Acción requerida 1: ¿Puedes copiar sin cambios el pasaje del texto sobre el proyecto innovador de Maristas que empieza con "Hasta ahora, en" y sigue hasta "Santiago Rey Fernández-Latorre."?
Acción requerida 2: ¿Puedes seguir escribiendo el texto sobre el proyecto innovador de Maristas desde el punto en que termina?

Texto del documento:
——————

La secundaria se integra de forma escalonada en el proyecto innovador

Maristas tenía claro que debía aprovechar todo el trabajo previo ahora que la primera generación que usó iPad ha pasado a secundaria. Susana Lousame, jefa de estudios; Cristina Montero, coordinadora de innovación, y José Manuel Iglesias, director, saben que están empezando y el reto es grande, pero ilusión les sobra. Además, tienen la ayuda de sus experimentados compañeros de Jesuitinas.

Hasta ahora, en Maristas cada curso hacía proyectos durante el año y el de segundo de ESO era la estrella: PQSM (Para Qué Sirven las Mates), un maratón de juegos donde se mezclan la tecnología y el inglés. Desgranan el temario y les valió un premio de Proyecta Innovación, el certamen que organizan la Fundación Amancio Ortega y la Fundación Santiago Rey Fernández-Latorre.

——————

Material proporcionado:
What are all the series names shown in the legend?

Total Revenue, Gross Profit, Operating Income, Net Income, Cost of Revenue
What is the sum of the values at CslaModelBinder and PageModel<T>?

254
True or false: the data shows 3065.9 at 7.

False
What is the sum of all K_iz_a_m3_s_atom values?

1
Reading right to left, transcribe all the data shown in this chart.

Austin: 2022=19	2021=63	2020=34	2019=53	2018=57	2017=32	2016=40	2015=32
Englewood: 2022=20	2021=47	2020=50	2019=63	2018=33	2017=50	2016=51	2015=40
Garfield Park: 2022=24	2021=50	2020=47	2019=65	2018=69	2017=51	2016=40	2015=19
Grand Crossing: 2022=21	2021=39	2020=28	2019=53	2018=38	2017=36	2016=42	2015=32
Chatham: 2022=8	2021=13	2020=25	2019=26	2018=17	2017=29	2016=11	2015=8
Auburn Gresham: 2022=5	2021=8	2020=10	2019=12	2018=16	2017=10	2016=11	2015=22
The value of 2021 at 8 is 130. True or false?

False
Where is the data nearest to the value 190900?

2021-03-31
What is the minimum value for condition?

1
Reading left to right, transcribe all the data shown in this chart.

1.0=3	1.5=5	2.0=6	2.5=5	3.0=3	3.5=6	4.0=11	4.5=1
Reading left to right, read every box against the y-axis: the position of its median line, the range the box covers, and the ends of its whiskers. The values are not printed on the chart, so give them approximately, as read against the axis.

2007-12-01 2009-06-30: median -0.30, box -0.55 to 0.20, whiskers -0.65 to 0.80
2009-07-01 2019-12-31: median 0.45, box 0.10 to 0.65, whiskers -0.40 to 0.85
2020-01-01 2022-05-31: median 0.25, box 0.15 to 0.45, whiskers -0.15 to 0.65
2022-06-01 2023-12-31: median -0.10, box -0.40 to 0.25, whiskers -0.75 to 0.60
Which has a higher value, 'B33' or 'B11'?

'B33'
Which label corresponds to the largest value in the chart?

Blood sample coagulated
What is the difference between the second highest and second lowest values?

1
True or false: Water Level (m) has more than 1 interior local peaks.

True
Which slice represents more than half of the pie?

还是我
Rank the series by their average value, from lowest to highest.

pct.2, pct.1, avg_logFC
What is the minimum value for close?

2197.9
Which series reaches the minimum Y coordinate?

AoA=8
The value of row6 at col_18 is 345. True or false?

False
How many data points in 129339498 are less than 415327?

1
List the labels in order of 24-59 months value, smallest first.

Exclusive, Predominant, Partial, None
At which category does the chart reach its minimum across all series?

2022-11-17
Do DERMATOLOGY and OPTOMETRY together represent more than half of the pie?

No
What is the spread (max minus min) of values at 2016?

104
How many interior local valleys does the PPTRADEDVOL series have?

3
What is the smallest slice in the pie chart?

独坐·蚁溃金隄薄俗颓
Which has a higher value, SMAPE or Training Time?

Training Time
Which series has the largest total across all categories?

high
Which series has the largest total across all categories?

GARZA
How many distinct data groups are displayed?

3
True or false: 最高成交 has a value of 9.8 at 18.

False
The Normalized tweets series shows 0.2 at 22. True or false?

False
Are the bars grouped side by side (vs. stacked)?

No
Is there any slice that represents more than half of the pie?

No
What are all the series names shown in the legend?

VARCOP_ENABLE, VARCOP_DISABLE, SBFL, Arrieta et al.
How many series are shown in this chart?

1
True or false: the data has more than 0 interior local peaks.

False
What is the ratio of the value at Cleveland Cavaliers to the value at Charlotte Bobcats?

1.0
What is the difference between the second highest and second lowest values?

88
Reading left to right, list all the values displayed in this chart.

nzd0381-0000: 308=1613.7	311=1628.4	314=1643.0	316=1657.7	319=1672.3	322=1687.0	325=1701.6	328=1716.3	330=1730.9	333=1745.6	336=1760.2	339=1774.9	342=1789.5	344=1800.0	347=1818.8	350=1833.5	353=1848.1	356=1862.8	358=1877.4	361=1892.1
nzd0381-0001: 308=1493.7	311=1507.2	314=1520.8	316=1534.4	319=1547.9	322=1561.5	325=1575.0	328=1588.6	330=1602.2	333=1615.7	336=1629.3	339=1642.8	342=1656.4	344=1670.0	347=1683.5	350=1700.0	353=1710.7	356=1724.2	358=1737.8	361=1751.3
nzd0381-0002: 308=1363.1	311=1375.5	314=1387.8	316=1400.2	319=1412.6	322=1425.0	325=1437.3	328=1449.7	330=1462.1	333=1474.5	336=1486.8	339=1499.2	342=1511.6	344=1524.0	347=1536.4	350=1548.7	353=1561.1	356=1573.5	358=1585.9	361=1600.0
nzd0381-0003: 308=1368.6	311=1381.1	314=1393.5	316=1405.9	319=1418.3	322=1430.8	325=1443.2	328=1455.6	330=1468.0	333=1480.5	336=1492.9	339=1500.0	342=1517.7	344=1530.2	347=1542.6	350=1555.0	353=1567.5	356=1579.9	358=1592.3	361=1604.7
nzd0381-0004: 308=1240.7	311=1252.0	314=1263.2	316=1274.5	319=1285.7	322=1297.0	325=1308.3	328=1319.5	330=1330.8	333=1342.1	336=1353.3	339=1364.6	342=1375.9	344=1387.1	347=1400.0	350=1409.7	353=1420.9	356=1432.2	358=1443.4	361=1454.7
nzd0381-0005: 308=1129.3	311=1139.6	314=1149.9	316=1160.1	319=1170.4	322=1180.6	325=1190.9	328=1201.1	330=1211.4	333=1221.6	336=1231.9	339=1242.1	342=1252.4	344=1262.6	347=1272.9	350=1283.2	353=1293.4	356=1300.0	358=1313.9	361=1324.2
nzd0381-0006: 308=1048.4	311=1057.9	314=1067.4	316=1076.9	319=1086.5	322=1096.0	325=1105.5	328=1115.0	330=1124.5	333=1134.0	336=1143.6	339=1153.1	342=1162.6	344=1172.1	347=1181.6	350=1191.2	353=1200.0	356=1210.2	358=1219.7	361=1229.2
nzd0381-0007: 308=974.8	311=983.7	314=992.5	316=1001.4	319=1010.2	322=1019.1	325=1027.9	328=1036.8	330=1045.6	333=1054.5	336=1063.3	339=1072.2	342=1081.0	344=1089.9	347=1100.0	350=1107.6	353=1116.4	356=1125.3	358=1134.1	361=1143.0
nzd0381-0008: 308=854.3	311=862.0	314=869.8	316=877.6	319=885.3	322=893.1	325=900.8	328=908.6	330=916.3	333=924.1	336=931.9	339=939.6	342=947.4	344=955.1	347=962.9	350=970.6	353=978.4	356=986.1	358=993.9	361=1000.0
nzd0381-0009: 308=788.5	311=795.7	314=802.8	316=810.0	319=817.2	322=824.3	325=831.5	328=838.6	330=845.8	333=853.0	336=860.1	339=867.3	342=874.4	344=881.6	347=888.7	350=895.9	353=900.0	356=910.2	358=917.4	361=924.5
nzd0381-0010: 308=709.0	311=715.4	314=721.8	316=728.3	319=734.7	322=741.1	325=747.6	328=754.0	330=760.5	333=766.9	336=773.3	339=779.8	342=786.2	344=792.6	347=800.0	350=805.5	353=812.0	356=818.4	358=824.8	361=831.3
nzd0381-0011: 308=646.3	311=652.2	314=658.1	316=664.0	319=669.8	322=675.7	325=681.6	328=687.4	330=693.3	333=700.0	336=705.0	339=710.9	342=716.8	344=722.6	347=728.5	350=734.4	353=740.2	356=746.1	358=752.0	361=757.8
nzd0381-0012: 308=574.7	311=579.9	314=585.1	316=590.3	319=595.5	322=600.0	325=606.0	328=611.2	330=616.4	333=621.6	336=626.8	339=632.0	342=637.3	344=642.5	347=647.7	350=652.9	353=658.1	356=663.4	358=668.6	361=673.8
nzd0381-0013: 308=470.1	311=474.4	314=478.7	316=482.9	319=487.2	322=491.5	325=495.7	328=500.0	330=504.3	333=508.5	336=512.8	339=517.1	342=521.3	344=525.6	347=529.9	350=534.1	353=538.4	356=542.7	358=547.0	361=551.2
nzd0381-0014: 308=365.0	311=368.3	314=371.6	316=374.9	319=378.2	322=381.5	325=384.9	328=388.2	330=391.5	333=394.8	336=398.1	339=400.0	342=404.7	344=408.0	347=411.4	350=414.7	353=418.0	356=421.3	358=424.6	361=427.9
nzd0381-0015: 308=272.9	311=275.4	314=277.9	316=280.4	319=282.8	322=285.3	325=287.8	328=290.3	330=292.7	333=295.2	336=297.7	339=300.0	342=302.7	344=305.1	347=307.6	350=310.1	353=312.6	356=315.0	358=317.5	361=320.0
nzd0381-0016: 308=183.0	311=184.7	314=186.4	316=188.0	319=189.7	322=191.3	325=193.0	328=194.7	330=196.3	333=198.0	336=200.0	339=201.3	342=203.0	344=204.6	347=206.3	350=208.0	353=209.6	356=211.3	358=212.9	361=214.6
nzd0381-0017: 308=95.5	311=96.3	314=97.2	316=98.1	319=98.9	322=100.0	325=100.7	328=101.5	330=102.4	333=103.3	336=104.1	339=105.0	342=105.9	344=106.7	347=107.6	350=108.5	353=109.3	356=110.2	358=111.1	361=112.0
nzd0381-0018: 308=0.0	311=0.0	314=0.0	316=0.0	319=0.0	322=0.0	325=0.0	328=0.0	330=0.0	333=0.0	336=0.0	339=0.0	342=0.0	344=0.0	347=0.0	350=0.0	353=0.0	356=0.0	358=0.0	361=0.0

——————

Respuesta escrita 1:
Hasta ahora, en Maristas cada curso hacía proyectos durante el año y el de segundo de ESO era la estrella: PQSM (Para Qué Sirven las Mates), un maratón de juegos donde se mezclan la tecnología y el inglés. Desgranan el temario y les valió un premio de Proyecta Innovación, el certamen que organizan la Fundación Amancio Ortega y la Fundación Santiago Rey Fernández-Latorre.

Respuesta escrita 2:
Saben que el principal valor de estas actividades es «la motivación de los alumnos. Trabajan muchísimo, muy concentrados», apunta Montero. «Ellos son los protagonistas», resume Lousame. Ambas recuerdan cómo terminó el curso pasado, con una feria medieval que contagió a todo el colegio.

Iglesias, por su parte, recalca el esfuerzo del centro por hacer a los alumnos autónomos, que se consigue con, entre otras cosas, las rutinas de pensamiento (veo, pienso, me pregunto); las prácticas de metacognición (qué he aprendido, cómo lo he hecho); y oratoria. Además, se trabaja por parejas y se hacen programas piloto de Flipped Classroom, igual que se fomenta la plataforma Moodle (trabajo en red con simulacros de examen).